Face à la presse, ce samedi, l’Association And défar Mboro a dénoncé le mutisme des autorités locales et nationales face à ce drame qui a coûté la vie à 6 personnes. Cheikh Ahmed Tidiane Sall pense que «cette tragédie met à nu le dénuement qui caractérise leur commune». Il décrie : «à Mboro tout est priorité. Il y a une absence totale d’infrastructures de base. Il n’y a pas d’hôpital encore moins de brigade de sapeurs-pompiers. Un service de police n’en parlons pas. Il y a une absence totale de structure d’assistance alors que nous sommes dans une zone d’insécurité. Les populations sont laissées à elles-mêmes. Et nous avons le sentiment d’être des populations de seconde zone», s’étrangle l’enseignant au Lycée Taïba Ics, qui interpelle le gouvernement du Sénégal et plus particulièrement le président de la République Macky Sall pour qu’il leur vienne en aide. «Malgré la présence de géants tels que les Industries chimiques du Sénégal (Ics) et la Grande côte opérations (Gco) dans notre localité, il n’y a pas de retombée de l’activité minière sur notre territoire. Nous sommes laissés à nous-mêmes», déplore Cheikh Ahmed Tidiane Sall.

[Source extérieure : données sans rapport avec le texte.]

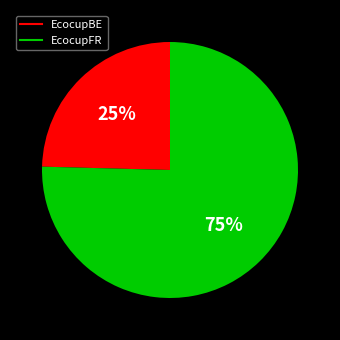

What is the largest slice in the pie chart?

EcocupFR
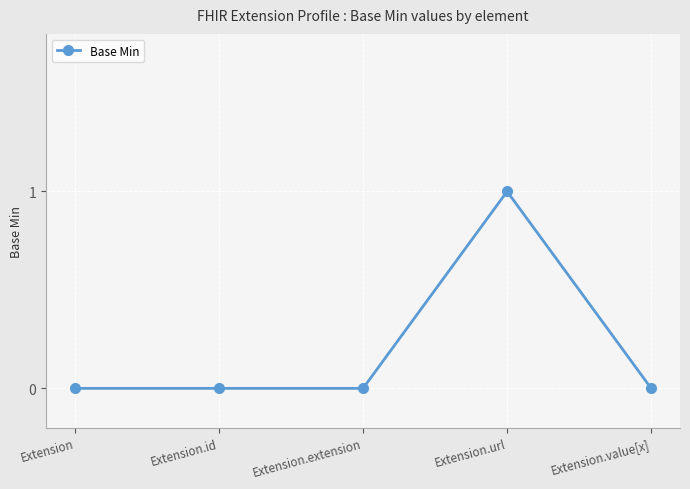

What is the label of the 5th point from the right?

Extension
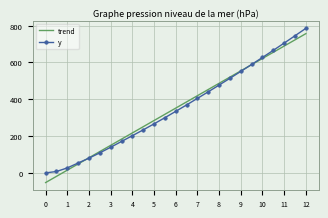

How many values in the y series are below 334?

12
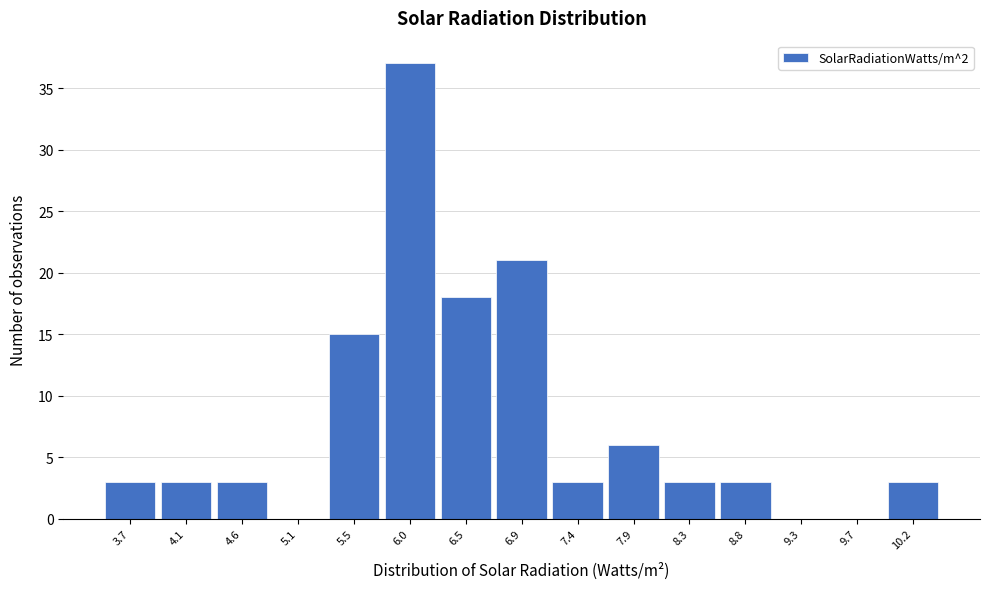

Reading left to right, list every bar in this chart as the range it spans on the x-axis followed by its height. Neither the bar edges nor the heights are printed on the chart, so give them approximately, as read against the axes.

3.45 to 3.90: 3
3.90 to 4.40: 3
4.40 to 4.85: 3
4.85 to 5.30: 0
5.30 to 5.80: 15
5.80 to 6.25: 37
6.25 to 6.70: 18
6.70 to 7.20: 21
7.20 to 7.65: 3
7.65 to 8.10: 6
8.10 to 8.60: 3
8.60 to 9.05: 3
9.05 to 9.50: 0
9.50 to 10.00: 0
10.00 to 10.45: 3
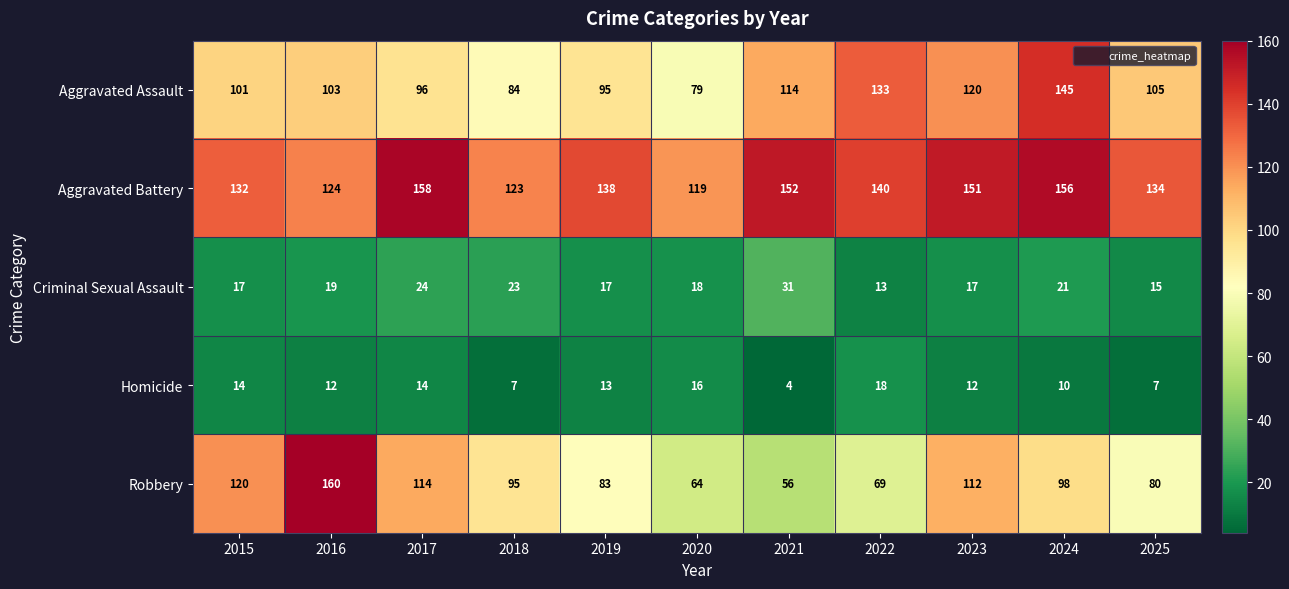

What is the difference between the second highest and second lowest values in the Robbery series?

56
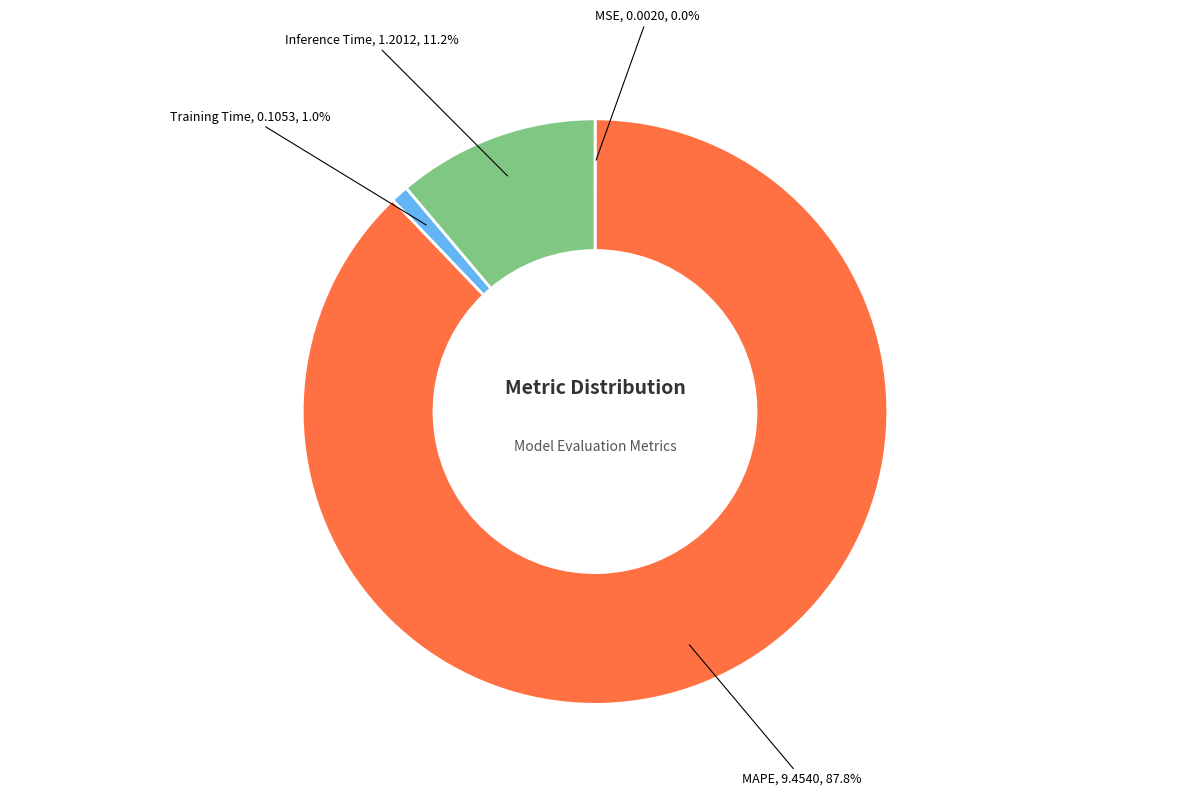

Is there any slice that represents more than half of the pie?

Yes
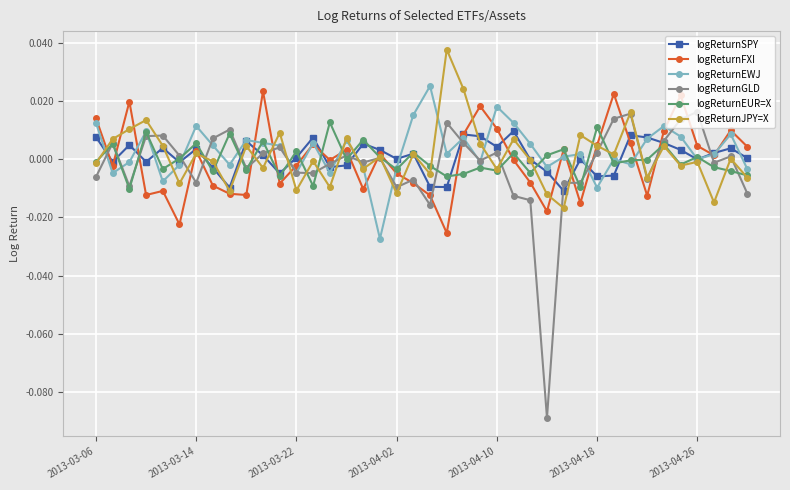

Which series ends up on top after the final intersection of logReturnSPY and logReturnFXI?

logReturnFXI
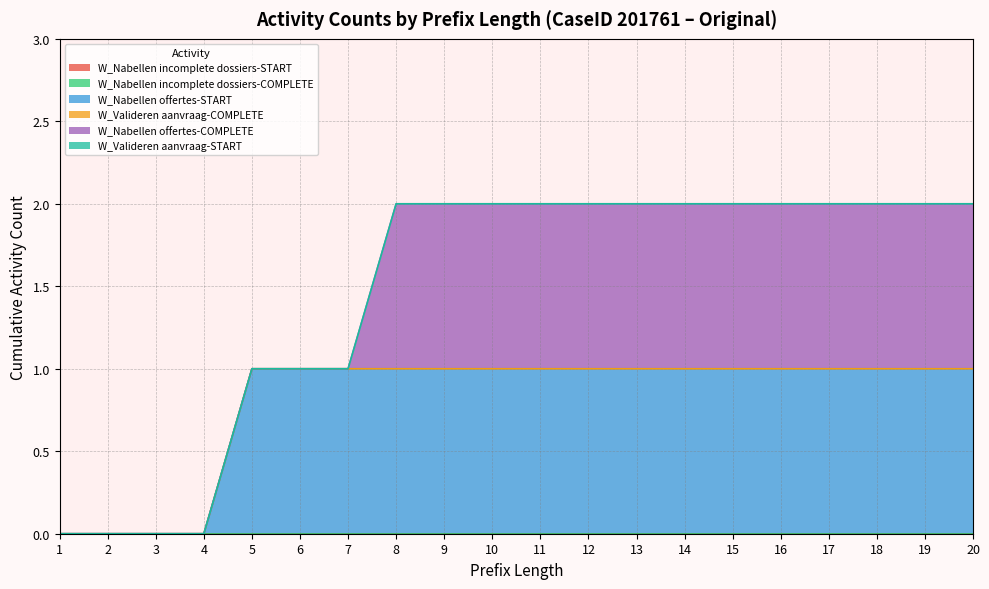

True or false: W_Nabellen incomplete dossiers-START has more than 2 interior local peaks.

False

Aussi, les populations n’ont pas manqué de dénoncer la prolifération d’entrepôts clandestins de carburant dans leur localité. «Heureusement que l’explosion de l’entrepôt au contact du feu n’a pas endommagé le fil électrique, autrement ce serait encore pire», explique M. Sall. Et de demander : «Les autorités doivent prendre en charge cette question-là parce que les citoyens ne doivent pas continuer à mourir comme des mouches. Parce qu’il y a deux autres entrepôts clandestins de la même capacité au niveau de Ndiob et de la station agricole. Les autorités doivent donc prendre leur responsabilité par rapport à ces entrepôts.» Mamadou Ngom Seck lui, a surtout dénoncé «le manque d’assistance des victimes». «Pour leur évacuation, les soldats du feu de la brigade de Tivaouane ne se sont présentés sur les lieux qu’une heure après le drame pour ensuite faire un trajet de 24 km entre Mboro et Tivaouane. Ce qui fait que pour recevoir les premiers soins, les victimes ont accusé un retard de presque deux heures de temps dans leur prise en charge», insiste M. Sall. Pour dire, selon cet habitant de Mboro, «les victimes dont une femme et son enfant âgé à peine d’un an n’ont pas eu d’assistance correcte, c’est pourquoi leur cas s’est aggravé». S’inclinant devant leur mémoire, les populations demandent l’ouverture d’une enquête pour situer les responsabilités. Egalement pour que toute la lumière soit faite sur ce drame : «Il faut que justice soit rendue à ces victimes. Que les autorités prennent leur responsabilité par rapport à ce qui s’est passé ici pour sanctionner les responsables.»